Supreme Court to Consider Patent Written Description Enablement

By Natalie Grace | November 16, 2022

Patent practitioners are intimately familiar with the requirement of 35 U.S.C. § 112 that the “written description of the invention, and of the manner and process of making and using it, [shall be presented] in such full, clear, concise, and exact terms as to enable any person skilled in the art to which it pertains, or with which it is most nearly connected, to make and use the same.”  However, the various embodiments in which the invention may eventually take form – the combination of limited variables set forth in the specification that can be mixed together to produce a version of the invention – may be described in the manner of only a limited set of examples, including, as designated by  § 112, “the best mode contemplated by the inventor[(s)].”


In the life sciences arts in particular, these limited sets of variables are often set forth in “genus” patent claims that abstract the handful of examples, presented using specific chemicals or compounds, to an entire set of related chemicals or compounds (i.e., the genus). In Amgen Inc. v. Sanofi, 987 F. 3d 1080 (Fed. Cir. 2021), the contested genus claim relates to a functionally claimed genus of antibodies sharing the ability to bind certain parts of the PCSK9 antigen.

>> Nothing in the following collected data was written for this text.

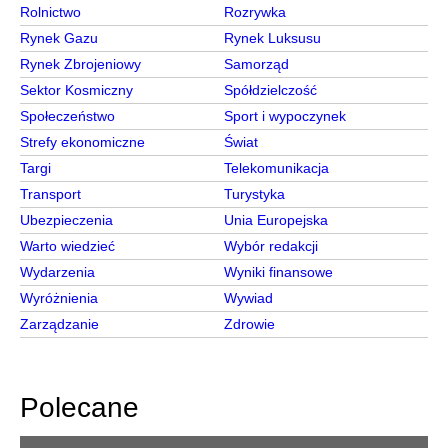
Rolnictwo
Rozrywka
Rynek Gazu
Rynek Luksusu
Rynek Zbrojeniowy
Samorząd
Sektor Kosmiczny
Spółdzielczość
Społeczeństwo
Sport i wypoczynek
Strefy ekonomiczne
Świat
Targi
Telekomunikacja
Transport
Turystyka
Ubezpieczenia
Unia Europejska
Warto wiedzieć
Wybór redakcji
Wydarzenia
Wyniki finansowe
Wyróżnienia
Wywiad
Zarządzanie
Zdrowie
Polecane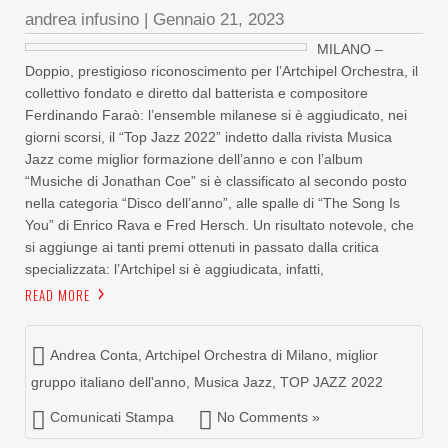
andrea infusino
|
Gennaio 21, 2023
MILANO –
Doppio, prestigioso riconoscimento per l’Artchipel Orchestra, il
collettivo fondato e diretto dal batterista e compositore
Ferdinando Faraò: l’ensemble milanese si è aggiudicato, nei
giorni scorsi, il “Top Jazz 2022” indetto dalla rivista Musica
Jazz come miglior formazione dell’anno e con l’album
“Musiche di Jonathan Coe” si è classificato al secondo posto
nella categoria “Disco dell’anno”, alle spalle di “The Song Is
You” di Enrico Rava e Fred Hersch. Un risultato notevole, che
si aggiunge ai tanti premi ottenuti in passato dalla critica
specializzata: l’Artchipel si è aggiudicata, infatti,
READ MORE
Andrea Conta
,
Artchipel Orchestra di Milano
,
miglior
gruppo italiano dell'anno
,
Musica Jazz
,
TOP JAZZ 2022
Comunicati Stampa
No Comments »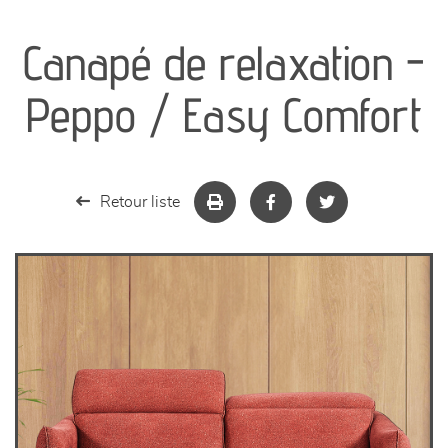
canapés et fauteuils
Canapé de relaxation -
séjours
Peppo / Easy Comfort
meubles de complément
chambres et dressing
Retour liste
literie
décoration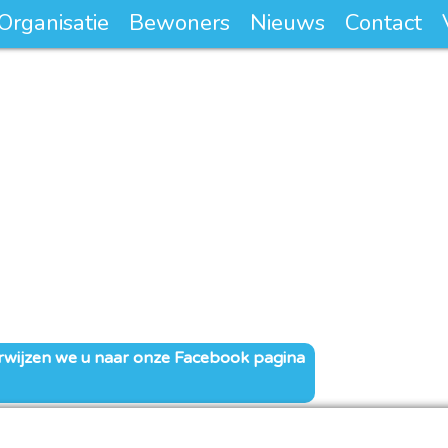
Organisatie
Bewoners
Nieuws
Contact
rwijzen we u naar onze Facebook pagina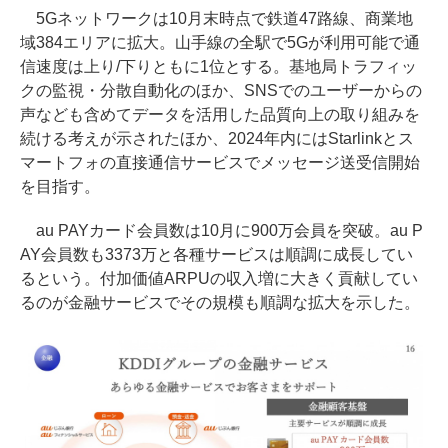
5Gネットワークは10月末時点で鉄道47路線、商業地
域384エリアに拡大。山手線の全駅で5Gが利用可能で通
信速度は上り/下りともに1位とする。基地局トラフィッ
クの監視・分散自動化のほか、SNSでのユーザーからの
声なども含めてデータを活用した品質向上の取り組みを
続ける考えが示されたほか、2024年内にはStarlinkとス
マートフォの直接通信サービスでメッセージ送受信開始
を目指す。
au PAYカード会員数は10月に900万会員を突破。au P
AY会員数も3373万と各種サービスは順調に成長してい
るという。付加価値ARPUの収入増に大きく貢献してい
るのが金融サービスでその規模も順調な拡大を示した。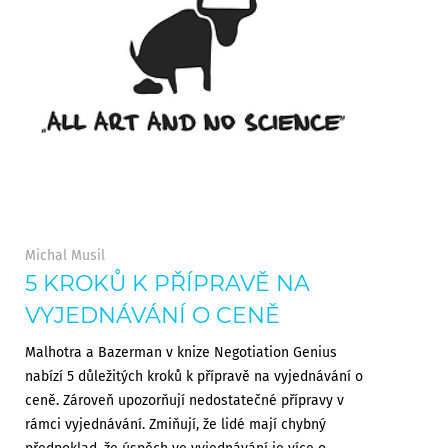
Michal Musil
5 KROKŮ K PŘÍPRAVĚ NA
VYJEDNÁVÁNÍ O CENĚ
Malhotra a Bazerman v knize Negotiation Genius
nabízí 5 důležitých kroků k přípravě na vyjednávání o
ceně. Zároveň upozorňují nedostatečné přípravy v
rámci vyjednávání. Zmiňují, že lidé mají chybný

The difficulty in genus claims is that chemistry and biology are not predictable mix and match sciences.  This leads to another basic construct of patent enablement, that “the claimed invention be enabled so that any person skilled in the art can make and use the invention without undue experimentation.” MPEP 2164.01, citing In re Wands, 858 F.2d at 737, 8 USPQ2d at 1404 (Fed. Cir. 1988).  To ensure the undue experimentation requirement is met, the Amgen Court followed an established line of Federal Circuit precedent requiring that the specification, as worded in Amgen’s petition for a writ of certiorari, “enable those skilled in the art ‘to reach the full scope of claimed embodiments’ without undue experimentation—i.e., to cumulatively identify and make all or nearly all embodiments of the invention without substantial ‘time and effort.’” Pet.App. 14a.


Despite the Solicitor General’s Brief recommending denial, the Supreme Court has decided to delve into the enablement requirement.  The SCOTUS decision weighs the future of broad coverage for trailblazers in the biopharma industry versus greater opportunity for incremental developments by competitors.  Whichever way the decision pans out, the outcome is certain to create a significant impact on patent litigation strategies, as well as claims strategies and application drafting strategies, for the bio-pharma industries.